Maria Sharapova in the finals of French Open 2012

Despite criticism, Maria persevered.  And, she did it with iron determination and gutsy performances. The 6’0” Russian, who schooled with ailing Nick Bollittieri in Florida as a teen, not only secured her top ranking but established herself as the class of the field. If she is able to champion this tournament, she will become just the sixth woman to hold all four Grand Sam titles.

Against Kvitova, play was hampered by the wind. Relying on her years of experience, Maria slowed the tempo and concentrated on one point at a time. Meanwhile, Petra seemed distracted by the wind, the moment and her opponent.  In key games, she had difficulty with her ball toss.  She would display her strong shot-making abilities only to make a critical unforced error.

Maria mustered three aces, Kvitova, with every bit as big a serve as Maria had no aces.  Points were short. Sharapova registered ten outright winner. Petra had seven. This match boiled down to composure and who wanted it most. When big points were at stake, Sharapova played like, well, the world number 1.

Sara Errani Climbs The Mountain

Heavily favored Samantha Stosur, the six seed, who had not lost a set reaching the semifinals had many chances to take control of her match with Italy’s Sara Errani, but could not pull the trigger against the tenacious 21st seed. Stosur could not be blamed for thinking she was re-living another French Open debacle against a pint sized Italian puff ball hitter.  As a strong favorite, Stosur came up short against Francesca Schiavone two years ago in the finals.

This year, she was again heavily favored against the 5’4” Errani whose downwind first serve barely clears 80 mph.  Stosur’s big kicking serve is one of the best in the lady’s game, but the pint-sized Errani was able to break Samantha’s serve twice in the first set and twice more in the decisive third set.

After a tense, sloppily played first set, Stosur began to and her lethal forehand and was successful in carrying the play. She dominated Sara and headed to the third set with the momentum.  Errani appeared unnerved and uncomfortable. She surprised Stosur with a good hold and then pressured Stosur whose confidence began to fluctuate. The Australian’s usually dominant forehand began to sail long. Her always erratic backhand looked awkward and presented Errani a big target that Stosur tried to cover but lacked the footwork to defend consistently.

Stosur had 24 more outright winners than Sara but had 27 more unforced errors. Errani won an unexpected 68 percent of her first serves and just 15 percent of her second serves.  This was a match that was Stosur’s to lose.  There was no downside for Errani whose determination was the difference in the rugged, wind-filled arena.

The little Italian has won three, three-set wins in reaching the finals. Her 7-5, 1-6, 6-3 win over Stosur was her fourth straight underdog win. Sara is set to take the reins for Italy’s Olympic team.
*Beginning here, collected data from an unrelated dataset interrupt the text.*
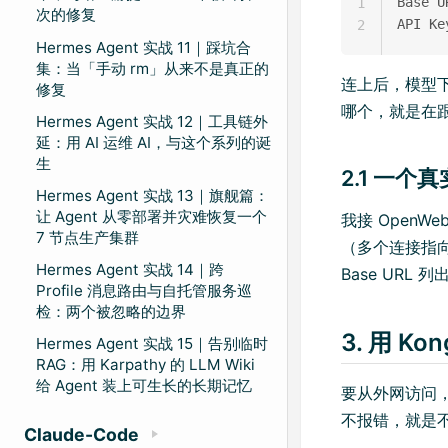
Base U
1
次的修复
2
Hermes Agent 实战 11｜踩坑合
集：当「手动 rm」从来不是真正的
连上后，模型
修复
哪个，就是在跟
Hermes Agent 实战 12｜工具链外
延：用 AI 运维 AI，与这个系列的诞
生
2.1 一
Hermes Agent 实战 13｜旗舰篇：
让 Agent 从零部署并灾难恢复一个
我接 OpenWe
7 节点生产集群
（多个连接指向
Hermes Agent 实战 14｜跨
Base URL 
Profile 消息路由与自托管服务巡
检：两个被忽略的边界
3. 用 K
Hermes Agent 实战 15｜告别临时
RAG：用 Karpathy 的 LLM Wiki
给 Agent 装上可生长的长期记忆
要从外网访问
不报错，就是
Claude-Code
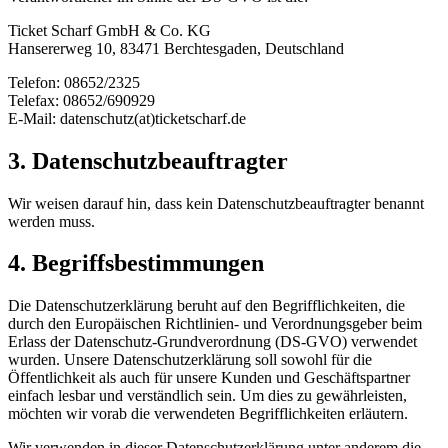
Ticket Scharf GmbH & Co. KG
Hansererweg 10, 83471 Berchtesgaden, Deutschland
Telefon: 08652/2325
Telefax: 08652/690929
E-Mail: datenschutz(at)ticketscharf.de
3. Datenschutzbeauftragter
Wir weisen darauf hin, dass kein Datenschutzbeauftragter benannt
werden muss.
4. Begriffsbestimmungen
Die Datenschutzerklärung beruht auf den Begrifflichkeiten, die
durch den Europäischen Richtlinien- und Verordnungsgeber beim
Erlass der Datenschutz-Grundverordnung (DS-GVO) verwendet
wurden. Unsere Datenschutzerklärung soll sowohl für die
Öffentlichkeit als auch für unsere Kunden und Geschäftspartner
einfach lesbar und verständlich sein. Um dies zu gewährleisten,
möchten wir vorab die verwendeten Begrifflichkeiten erläutern.
Wir verwenden in dieser Datenschutzerklärung unter anderem die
In addition to reaching the finals of the singles, Sara has also made the finals in the doubles alongside compatriot Roberta Vinci.

The finals will be the first time Errani and Sharapova have played. Once again, Errani is playing with the house’s money. How her 80 mph first serve will fare against the Sharapova power will probably decide the match.  This is about as close to a David and Goliath matchup as a Grand Slam finals could be.